The Stegner Center’s 29th annual symposium will focus on the challenge of transitioning to a carbon neutral energy system and related sustainability, environmental, and human health concerns. The symposium will address practical questions, like facility siting, supply chain adequacy, and permitting reform, as well as concerns about environmental justice, public participation and transparency, and implementing meaningful strategies to avoid, reduce and minimize impacts to communities and ecological resources. LDS Earth volunteers will support our table at this event. LDSES table volunteers will get free admission to both days of the event. For information on volunteering, contact us at slc@ldsearchstewardship.org.
Here’s a great Family Night opportunity. The Great Salt Lake Interfaith Action Coalition and Congregation Kol Ami have invited LDSES to attend a free screening of the award-winning 22-minute film “Whales of the High Desert.” If you are not familiar with the film, that started with the director looking to study the myth of whales in the Great Salt Lake, here is a nice story from the KSL News and a RadioWest podcast on the film. Register for this event here. Following the showing, the director of the film will be available for questions and discussion. Join us!!!
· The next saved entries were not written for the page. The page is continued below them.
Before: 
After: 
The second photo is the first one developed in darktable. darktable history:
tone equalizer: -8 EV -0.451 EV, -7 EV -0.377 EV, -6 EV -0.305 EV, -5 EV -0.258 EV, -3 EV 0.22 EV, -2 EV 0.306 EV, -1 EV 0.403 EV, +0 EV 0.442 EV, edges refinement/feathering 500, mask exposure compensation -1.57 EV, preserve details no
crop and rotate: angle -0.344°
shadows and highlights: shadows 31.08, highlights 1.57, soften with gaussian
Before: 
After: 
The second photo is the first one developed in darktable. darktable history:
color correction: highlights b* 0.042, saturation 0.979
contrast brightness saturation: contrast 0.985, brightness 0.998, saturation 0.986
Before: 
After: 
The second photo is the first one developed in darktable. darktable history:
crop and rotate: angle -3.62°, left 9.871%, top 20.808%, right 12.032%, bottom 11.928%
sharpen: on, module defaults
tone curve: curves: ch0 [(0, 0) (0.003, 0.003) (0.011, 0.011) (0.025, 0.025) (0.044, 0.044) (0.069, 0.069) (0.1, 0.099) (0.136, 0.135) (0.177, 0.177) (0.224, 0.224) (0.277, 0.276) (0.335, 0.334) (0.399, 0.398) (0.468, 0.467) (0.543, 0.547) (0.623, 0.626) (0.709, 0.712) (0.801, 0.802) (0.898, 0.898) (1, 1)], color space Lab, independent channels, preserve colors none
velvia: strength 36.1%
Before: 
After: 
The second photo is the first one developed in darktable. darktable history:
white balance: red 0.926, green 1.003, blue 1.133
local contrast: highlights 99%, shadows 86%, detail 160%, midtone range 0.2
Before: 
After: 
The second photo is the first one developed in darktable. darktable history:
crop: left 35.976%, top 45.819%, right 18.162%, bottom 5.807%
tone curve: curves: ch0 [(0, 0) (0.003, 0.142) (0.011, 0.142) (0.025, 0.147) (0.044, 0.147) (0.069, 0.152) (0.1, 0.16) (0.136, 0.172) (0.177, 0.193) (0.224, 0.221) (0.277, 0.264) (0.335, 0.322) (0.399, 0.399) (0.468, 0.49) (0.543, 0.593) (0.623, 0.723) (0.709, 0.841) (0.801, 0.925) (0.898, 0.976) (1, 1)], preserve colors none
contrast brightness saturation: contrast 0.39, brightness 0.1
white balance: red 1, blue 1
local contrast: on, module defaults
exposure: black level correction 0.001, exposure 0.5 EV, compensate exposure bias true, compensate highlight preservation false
LDSES will be promoting this Earth Day learning event, led by the ThinkAgain FaithAgain foundation. Come hear from a veteran steward of Utah water sustainability on his extensive work for the environment. Details on the location and registration for this event here. You can attend in-person or via Zoom. Over history, including more recent local history, some rivers have dried up or been so over-used they no longer reach the ocean. We will explore the consequences not just to the environment but to humans when this happens. When we think of Earth Day, we often think of air and ocean pollution, growing garbage pits, recycling, the damage from mineral extraction, the harm done by our industrial food complex, etc. But we too often forget the lifeblood of most civilizations throughout all time—fresh water from rivers. The last several years Utahans have had a wake-up call with our shrinking Great Salt Lake. But those below Lake Powel and Mead are in peril of losing power as well as having enough water to drink for a growing population. And this our just our species’ concerns. What of all the others being affected? Richard will help us explore ways we can all use water more equitably for the benefit of all. Rich Ingebretsen is the founder of the Glen Canyon Institute and is also the vice chair of the Southern Utah Wilderness Alliance. He founded Wilderness Medicine of Utah to teach back-country medicine and is the owner of River Bound Adventures an education river trip company. Rich graduated from the University of Utah with a master’s in physics and a PhD in Physics Education. He received an MD degree from the University of Utah School of Medicine in 1993. He completed a residency in internal medicine and a fellowship in emergency medicine in Salt Lake City. He is now a clinical instructor of medicine at the University of Utah School of Medicine and a professor in the Department of Physics. He is an attending emergency room physician and practices internal medicine. He is the program director of the wilderness program at the University of Utah School of Medicine and is the medical director of Salt Lake County Sheriff’s Search and Rescue. He was the Associate Dean for Student Affairs for the College of Science in 2014 and 2015.